The Diffie-Hellman algorithm is the third step in the evolution of cryptography after transposition and substitution. It was the first step into the e...
Diffie-Hellman Key Exchange The first step in public-key cryptography Alice and Bob want exchange an encryption key over an insecure communication link where Eve is listening in. To do this they need to use a prime number. The Diffie-Hellman algorithm uses a simple concept in mathematics where a prime number can be used to generate a list of numbers in a seemingly random sequence. This seemingly random sequence is what make the algorithm secure.

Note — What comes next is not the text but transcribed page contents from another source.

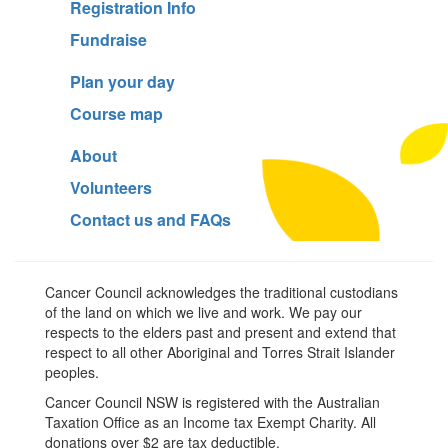
Registration Info
Fundraise
Plan your day
Course map
About
Volunteers
Contact us and FAQs
Cancer Council acknowledges the traditional custodians
of the land on which we live and work. We pay our
respects to the elders past and present and extend that
respect to all other Aboriginal and Torres Strait Islander
peoples.
Cancer Council NSW is registered with the Australian
Taxation Office as an Income tax Exempt Charity. All
donations over $2 are tax deductible.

Step 1: Alice and Bob agree on a prime number P. P=5
Step 2: Alice and Bob agree on a primitive root of their prime number. A primitive root is simply a number that has a special relationship with a prime number causing it to generate a random sequence. Primitive roots are hard to find, so we must manually check if the number we choose generates a list of random numbers. If it does, then it is a primitive root. Let us test if the number 3 is a primitive root of 5. We do this by getting the exponentiation/powers of our prime for every positive whole number less than our prime number (basically between 0 and 5 excluding 0 and 5). 3^1=3 3^2=9 3^3=27 3^4=81 Then we set our upper limit of our output to the value of our prime, by getting the remainder after division. 3 mod 5 = 3 9 mod 5 = 4 27 mod 5 = 2 81 mod 5 = 1 Notice that the numbers 3, 4, 2 and 1 are all unique (this is called a full period). Also notice that the order of the numbers is not sequential. This is the random property we were taking about earlier. So now that we have found our primitive root we will note its value. g=3
Step 3: Alice chooses a positive whole number as her secret key. a=6
Step 4: Alice computes her public key and sends it to Bob. A = g^a mod P or 4 = 3^6 mod 5
A=4 Note: This formula is the same one we used earlier to find our primitive root and we are using the same values for g and P. This means that whatever number Alice chose for her private key, the output will be one of the random numbers from our list. This randomness is very important.
Step 5: Bob chooses a positive whole number as his secret key. b=7
Step 6: Bob computer his public key and sends it to Alice. B = g^b mod P or 2 = 3^7 mod 5
B=2
Step 7: Alice and Bob now compute a shared secret key [Shared Key] = [other persons public key]^[their own secret key] mod P Bob: S = 4^7 mod 5 Alice: S = 2^6 mod 5
S=4
Conclusion: “P”, “g”, “A” and “B” were transmitted. Can “a” and “b” be calculated? Hint: discrete logarithm.